# What needs to be done:
Convert every line of text in the records below into a JSON list of strings, with one string per line and no entries for blank lines.

# Exercise inputs:
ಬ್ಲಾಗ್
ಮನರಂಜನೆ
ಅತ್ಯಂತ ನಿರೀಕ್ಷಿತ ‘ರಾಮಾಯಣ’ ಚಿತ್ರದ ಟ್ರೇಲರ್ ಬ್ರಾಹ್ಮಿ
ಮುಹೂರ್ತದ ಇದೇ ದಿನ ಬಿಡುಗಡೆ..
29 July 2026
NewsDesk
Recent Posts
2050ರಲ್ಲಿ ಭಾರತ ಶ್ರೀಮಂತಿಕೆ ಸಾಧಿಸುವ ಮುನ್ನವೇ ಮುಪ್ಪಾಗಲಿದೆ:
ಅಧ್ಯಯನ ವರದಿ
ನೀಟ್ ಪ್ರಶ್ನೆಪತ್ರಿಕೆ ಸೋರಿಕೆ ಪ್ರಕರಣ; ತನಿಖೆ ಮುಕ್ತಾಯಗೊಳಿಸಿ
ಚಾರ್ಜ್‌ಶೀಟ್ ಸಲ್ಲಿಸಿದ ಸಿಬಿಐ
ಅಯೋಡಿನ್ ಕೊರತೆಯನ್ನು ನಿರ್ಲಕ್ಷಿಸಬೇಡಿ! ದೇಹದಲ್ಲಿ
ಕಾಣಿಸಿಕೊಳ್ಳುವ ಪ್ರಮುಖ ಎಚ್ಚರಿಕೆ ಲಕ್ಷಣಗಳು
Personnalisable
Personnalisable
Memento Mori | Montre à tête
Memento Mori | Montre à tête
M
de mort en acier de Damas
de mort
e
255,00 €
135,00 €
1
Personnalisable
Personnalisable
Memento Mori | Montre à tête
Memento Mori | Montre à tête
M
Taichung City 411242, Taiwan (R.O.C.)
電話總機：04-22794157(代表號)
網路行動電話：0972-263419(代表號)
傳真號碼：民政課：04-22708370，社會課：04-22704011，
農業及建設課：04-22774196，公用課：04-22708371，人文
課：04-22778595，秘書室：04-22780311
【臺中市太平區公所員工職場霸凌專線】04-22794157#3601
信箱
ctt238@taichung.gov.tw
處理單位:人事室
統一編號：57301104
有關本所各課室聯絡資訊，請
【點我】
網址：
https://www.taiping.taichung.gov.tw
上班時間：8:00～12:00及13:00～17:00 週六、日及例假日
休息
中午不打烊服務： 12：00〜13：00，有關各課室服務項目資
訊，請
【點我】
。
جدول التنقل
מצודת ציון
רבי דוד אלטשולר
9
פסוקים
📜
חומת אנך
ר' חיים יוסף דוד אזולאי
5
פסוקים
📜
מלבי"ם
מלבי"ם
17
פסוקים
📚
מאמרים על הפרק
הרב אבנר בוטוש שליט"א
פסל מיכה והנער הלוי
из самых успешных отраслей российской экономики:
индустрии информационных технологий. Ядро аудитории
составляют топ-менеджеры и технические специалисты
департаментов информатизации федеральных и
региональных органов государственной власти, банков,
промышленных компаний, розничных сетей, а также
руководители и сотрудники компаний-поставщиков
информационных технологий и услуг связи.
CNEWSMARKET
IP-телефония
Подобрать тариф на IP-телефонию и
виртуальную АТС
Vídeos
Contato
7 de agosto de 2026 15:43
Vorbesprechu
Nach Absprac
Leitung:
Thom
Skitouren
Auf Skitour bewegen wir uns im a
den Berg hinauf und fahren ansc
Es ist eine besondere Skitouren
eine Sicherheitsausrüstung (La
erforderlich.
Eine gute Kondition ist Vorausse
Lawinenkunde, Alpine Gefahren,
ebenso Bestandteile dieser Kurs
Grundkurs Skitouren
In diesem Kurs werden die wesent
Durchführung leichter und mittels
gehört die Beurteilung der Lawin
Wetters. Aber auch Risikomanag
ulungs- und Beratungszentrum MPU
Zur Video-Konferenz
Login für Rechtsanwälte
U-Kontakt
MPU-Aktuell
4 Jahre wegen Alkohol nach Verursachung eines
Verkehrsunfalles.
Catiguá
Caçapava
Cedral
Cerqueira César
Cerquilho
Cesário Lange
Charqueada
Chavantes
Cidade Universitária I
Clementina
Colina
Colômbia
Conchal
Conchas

# Result:
[
  "ಬ್ಲಾಗ್",
  "ಮನರಂಜನೆ",
  "ಅತ್ಯಂತ ನಿರೀಕ್ಷಿತ ‘ರಾಮಾಯಣ’ ಚಿತ್ರದ ಟ್ರೇಲರ್ ಬ್ರಾಹ್ಮಿ",
  "ಮುಹೂರ್ತದ ಇದೇ ದಿನ ಬಿಡುಗಡೆ..",
  "29 July 2026",
  "NewsDesk",
  "Recent Posts",
  "2050ರಲ್ಲಿ ಭಾರತ ಶ್ರೀಮಂತಿಕೆ ಸಾಧಿಸುವ ಮುನ್ನವೇ ಮುಪ್ಪಾಗಲಿದೆ:",
  "ಅಧ್ಯಯನ ವರದಿ",
  "ನೀಟ್ ಪ್ರಶ್ನೆಪತ್ರಿಕೆ ಸೋರಿಕೆ ಪ್ರಕರಣ; ತನಿಖೆ ಮುಕ್ತಾಯಗೊಳಿಸಿ",
  "ಚಾರ್ಜ್‌ಶೀಟ್ ಸಲ್ಲಿಸಿದ ಸಿಬಿಐ",
  "ಅಯೋಡಿನ್ ಕೊರತೆಯನ್ನು ನಿರ್ಲಕ್ಷಿಸಬೇಡಿ! ದೇಹದಲ್ಲಿ",
  "ಕಾಣಿಸಿಕೊಳ್ಳುವ ಪ್ರಮುಖ ಎಚ್ಚರಿಕೆ ಲಕ್ಷಣಗಳು",
  "Personnalisable",
  "Personnalisable",
  "Memento Mori | Montre à tête",
  "Memento Mori | Montre à tête",
  "M",
  "de mort en acier de Damas",
  "de mort",
  "e",
  "255,00 €",
  "135,00 €",
  "1",
  "Personnalisable",
  "Personnalisable",
  "Memento Mori | Montre à tête",
  "Memento Mori | Montre à tête",
  "M",
  "Taichung City 411242, Taiwan (R.O.C.)",
  "電話總機：04-22794157(代表號)",
  "網路行動電話：0972-263419(代表號)",
  "傳真號碼：民政課：04-22708370，社會課：04-22704011，",
  "農業及建設課：04-22774196，公用課：04-22708371，人文",
  "課：04-22778595，秘書室：04-22780311",
  "【臺中市太平區公所員工職場霸凌專線】04-22794157#3601",
  "信箱",
  "ctt238@taichung.gov.tw",
  "處理單位:人事室",
  "統一編號：57301104",
  "有關本所各課室聯絡資訊，請",
  "【點我】",
  "網址：",
  "https://www.taiping.taichung.gov.tw",
  "上班時間：8:00～12:00及13:00～17:00 週六、日及例假日",
  "休息",
  "中午不打烊服務： 12：00〜13：00，有關各課室服務項目資",
  "訊，請",
  "【點我】",
  "。",
  "جدول التنقل",
  "מצודת ציון",
  "רבי דוד אלטשולר",
  "9",
  "פסוקים",
  "📜",
  "חומת אנך",
  "ר' חיים יוסף דוד אזולאי",
  "5",
  "פסוקים",
  "📜",
  "מלבי\"ם",
  "מלבי\"ם",
  "17",
  "פסוקים",
  "📚",
  "מאמרים על הפרק",
  "הרב אבנר בוטוש שליט\"א",
  "פסל מיכה והנער הלוי",
  "из самых успешных отраслей российской экономики:",
  "индустрии информационных технологий. Ядро аудитории",
  "составляют топ-менеджеры и технические специалисты",
  "департаментов информатизации федеральных и",
  "региональных органов государственной власти, банков,",
  "промышленных компаний, розничных сетей, а также",
  "руководители и сотрудники компаний-поставщиков",
  "информационных технологий и услуг связи.",
  "CNEWSMARKET",
  "IP-телефония",
  "Подобрать тариф на IP-телефонию и",
  "виртуальную АТС",
  "Vídeos",
  "Contato",
  "7 de agosto de 2026 15:43",
  "Vorbesprechu",
  "Nach Absprac",
  "Leitung:",
  "Thom",
  "Skitouren",
  "Auf Skitour bewegen wir uns im a",
  "den Berg hinauf und fahren ansc",
  "Es ist eine besondere Skitouren",
  "eine Sicherheitsausrüstung (La",
  "erforderlich.",
  "Eine gute Kondition ist Vorausse",
  "Lawinenkunde, Alpine Gefahren,",
  "ebenso Bestandteile dieser Kurs",
  "Grundkurs Skitouren",
  "In diesem Kurs werden die wesent",
  "Durchführung leichter und mittels",
  "gehört die Beurteilung der Lawin",
  "Wetters. Aber auch Risikomanag",
  "ulungs- und Beratungszentrum MPU",
  "Zur Video-Konferenz",
  "Login für Rechtsanwälte",
  "U-Kontakt",
  "MPU-Aktuell",
  "4 Jahre wegen Alkohol nach Verursachung eines",
  "Verkehrsunfalles.",
  "Catiguá",
  "Caçapava",
  "Cedral",
  "Cerqueira César",
  "Cerquilho",
  "Cesário Lange",
  "Charqueada",
  "Chavantes",
  "Cidade Universitária I",
  "Clementina",
  "Colina",
  "Colômbia",
  "Conchal",
  "Conchas"
]